> _PASSAGE PROVIDED_:
--*--
How do you arrange a group of 70-80 amateur singers to consistently present classical music concerts of high quality?
Of course there’s all the hard work over typically 14-15 rehearsals leading up to each concert. We are fortunate that our conductor Carlos and accompanist Angela are both consummate professionals who draw the best out of us. We also benefit from many talented musicians in our ranks, as we can see when willing and able pianists step in if Angela is unavoidably absent. So there’s hard graft supported by professional leadership, but that’s just the start.
About this time we are already lining up soloists and orchestral musicians for our concert. Recent vocalists have ranked in the top soloists at the Sydney Eisteddfod. Our 2010 cellist was a finalist in the ABC young performer awards. Many of our orchestra play or have played with the Wollongong Symphony or Sydney Symphony orchestras These are all professionals with busy schedules and we need to book them early and provide each with the concert music – another job for our committee and librarian.
The venue has to be booked a year in advance, particularly for our December concert, which also falls in peak wedding season. So we aim to work out the concert schedule in the preceding September/October. The choir practice CDs have been produced and are selling fast. But there’s still concert flyers to produce, programmes to design & print, and advertising to be placed, as well as all the logistics for the night … supper, parking, ticket sales, the raffle, front of house organisation, flowers, stage management etc. The accumulated knowledge for this is passed down though succession in the committee – our choir DNA.
We are grateful for the volunteer support both within and outside the choir, without whom this could not happen – many of these (our graphic designer and website manager for instance) are professional people giving freely of their time and resources.
But whilst we rely on this help, we are at our core professional. With our venue, conductor, soloists and professional orchestra, each concert costs over $15,000 to stage, and that’s not counting the costs of all the rehearsals.
Our continual challenge is to break even financially, given that our ticket sales in no way cover the concert overhead. The choir and friends of the choir make up much of the difference, and our sponsors also help to plug the gap.
That way we can maintain a secure future and continue to bring high-quality classical concerts to the Sydney northern beaches.
--*--
> _WHAT YOU NEED TO DO_:
• a. Rename "sponsors" to "patrons" in the choir text, beginning at the words "Our continual challenge" and stopping after "plug the gap.".
• b. According to the choir text, how far in advance does the venue have to be booked?

> _DATA SUPPLIED_:
--*--
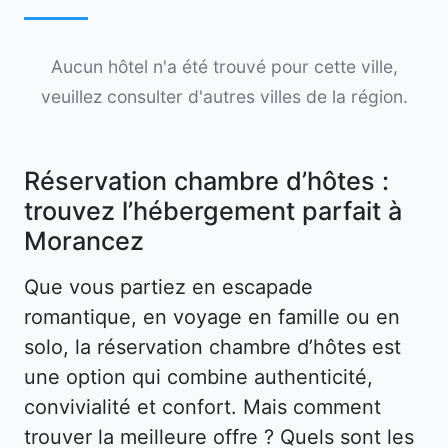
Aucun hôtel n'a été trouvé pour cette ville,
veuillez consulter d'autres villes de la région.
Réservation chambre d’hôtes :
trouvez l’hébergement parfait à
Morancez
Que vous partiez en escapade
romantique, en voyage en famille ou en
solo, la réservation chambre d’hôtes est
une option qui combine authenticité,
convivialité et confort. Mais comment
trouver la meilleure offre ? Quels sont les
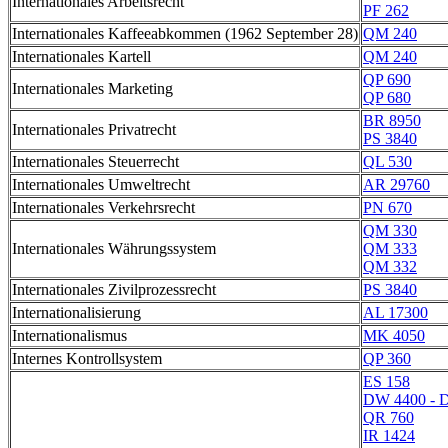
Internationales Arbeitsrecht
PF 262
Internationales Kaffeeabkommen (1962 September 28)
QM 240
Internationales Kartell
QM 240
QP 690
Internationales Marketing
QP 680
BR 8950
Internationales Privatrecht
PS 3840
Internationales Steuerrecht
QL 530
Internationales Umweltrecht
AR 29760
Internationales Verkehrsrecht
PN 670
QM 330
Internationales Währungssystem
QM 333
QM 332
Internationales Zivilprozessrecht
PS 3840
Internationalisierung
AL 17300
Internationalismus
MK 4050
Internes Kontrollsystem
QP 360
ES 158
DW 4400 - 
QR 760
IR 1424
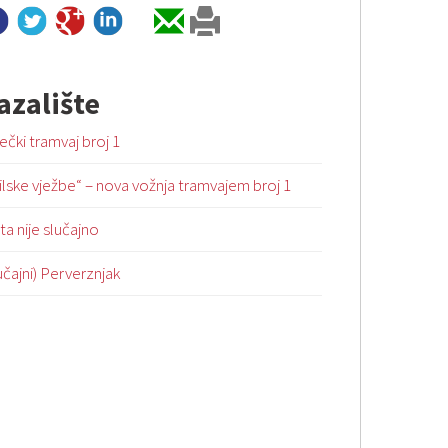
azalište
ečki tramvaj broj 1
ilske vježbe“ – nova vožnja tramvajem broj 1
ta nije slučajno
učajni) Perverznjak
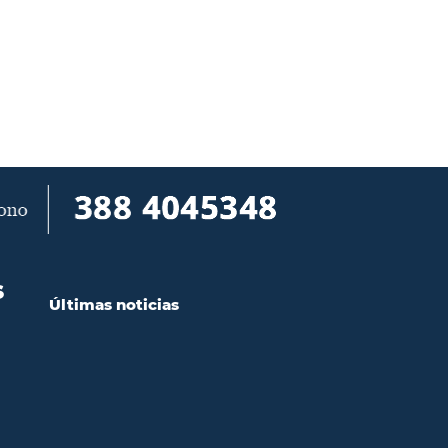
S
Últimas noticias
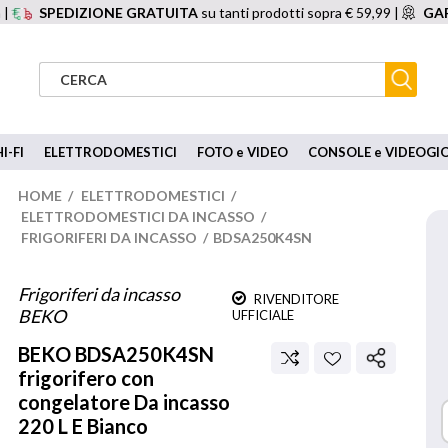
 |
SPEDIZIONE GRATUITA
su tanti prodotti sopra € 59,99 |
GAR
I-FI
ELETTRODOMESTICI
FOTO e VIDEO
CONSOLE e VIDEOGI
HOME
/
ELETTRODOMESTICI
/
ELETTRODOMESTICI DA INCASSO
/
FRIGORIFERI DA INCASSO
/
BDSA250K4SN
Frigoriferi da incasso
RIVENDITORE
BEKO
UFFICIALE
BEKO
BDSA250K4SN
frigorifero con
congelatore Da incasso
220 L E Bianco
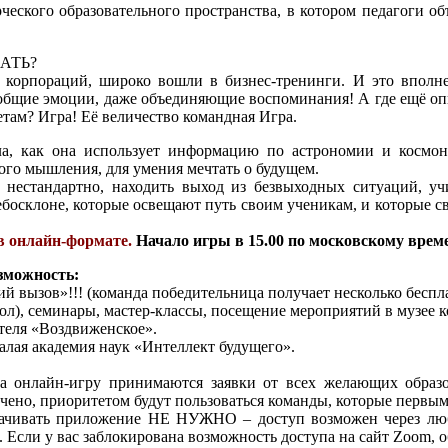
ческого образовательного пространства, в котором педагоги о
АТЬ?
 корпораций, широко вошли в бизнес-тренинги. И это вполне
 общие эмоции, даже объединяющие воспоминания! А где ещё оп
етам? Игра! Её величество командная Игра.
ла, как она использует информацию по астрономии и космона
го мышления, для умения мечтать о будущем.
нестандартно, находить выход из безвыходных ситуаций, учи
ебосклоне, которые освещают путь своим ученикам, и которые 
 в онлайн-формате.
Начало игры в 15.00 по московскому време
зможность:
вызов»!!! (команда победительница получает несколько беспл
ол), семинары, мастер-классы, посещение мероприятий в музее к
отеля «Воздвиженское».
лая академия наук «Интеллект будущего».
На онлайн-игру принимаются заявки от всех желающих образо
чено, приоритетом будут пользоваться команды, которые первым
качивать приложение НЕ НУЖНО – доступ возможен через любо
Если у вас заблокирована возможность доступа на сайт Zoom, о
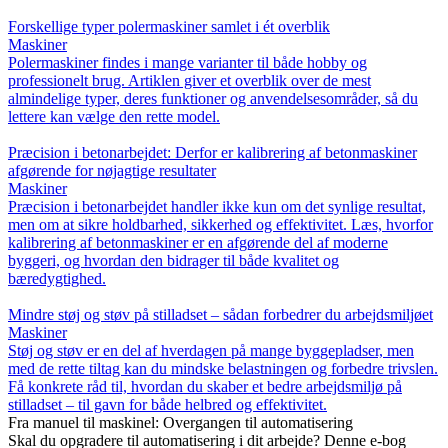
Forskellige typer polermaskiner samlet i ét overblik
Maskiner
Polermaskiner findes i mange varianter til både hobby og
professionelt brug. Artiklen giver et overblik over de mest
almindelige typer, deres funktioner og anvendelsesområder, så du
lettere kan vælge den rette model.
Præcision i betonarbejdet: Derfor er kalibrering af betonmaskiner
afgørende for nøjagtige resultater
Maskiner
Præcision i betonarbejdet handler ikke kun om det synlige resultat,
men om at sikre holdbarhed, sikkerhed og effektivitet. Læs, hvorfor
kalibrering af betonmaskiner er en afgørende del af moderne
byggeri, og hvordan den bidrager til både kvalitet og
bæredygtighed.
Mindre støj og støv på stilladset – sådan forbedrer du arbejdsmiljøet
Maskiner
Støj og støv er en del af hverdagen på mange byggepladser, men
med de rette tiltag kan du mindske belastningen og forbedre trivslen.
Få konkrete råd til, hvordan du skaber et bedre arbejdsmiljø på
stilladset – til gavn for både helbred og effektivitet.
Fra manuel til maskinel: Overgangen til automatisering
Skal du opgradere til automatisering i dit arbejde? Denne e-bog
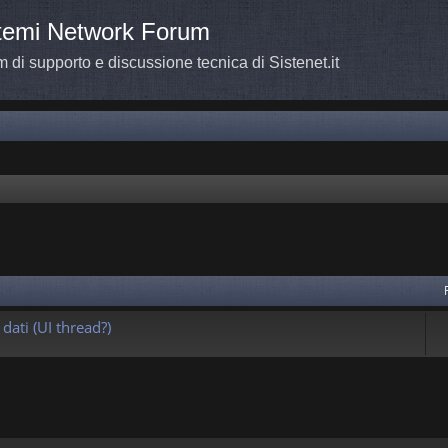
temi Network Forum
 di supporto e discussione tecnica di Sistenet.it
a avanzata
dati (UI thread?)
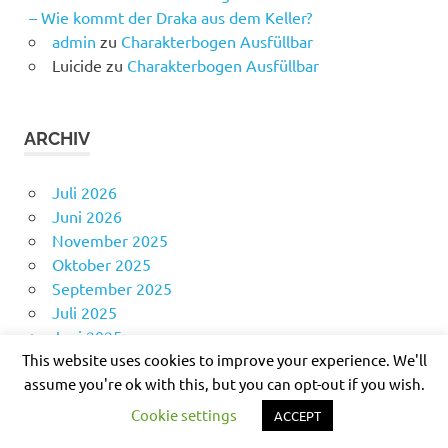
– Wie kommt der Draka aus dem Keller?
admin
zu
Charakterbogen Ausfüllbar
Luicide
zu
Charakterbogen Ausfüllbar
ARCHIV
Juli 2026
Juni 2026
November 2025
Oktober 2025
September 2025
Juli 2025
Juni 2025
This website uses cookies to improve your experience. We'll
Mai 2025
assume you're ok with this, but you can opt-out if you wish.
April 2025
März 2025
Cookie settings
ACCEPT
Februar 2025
--*--
> _WRITTEN RESPONSES_:
• a.
Our continual challenge is to break even financially, given that our ticket sales in no way cover the concert overhead. The choir and friends of the choir make up much of the difference, and our patrons also help to plug the gap.

• b. A year in advance.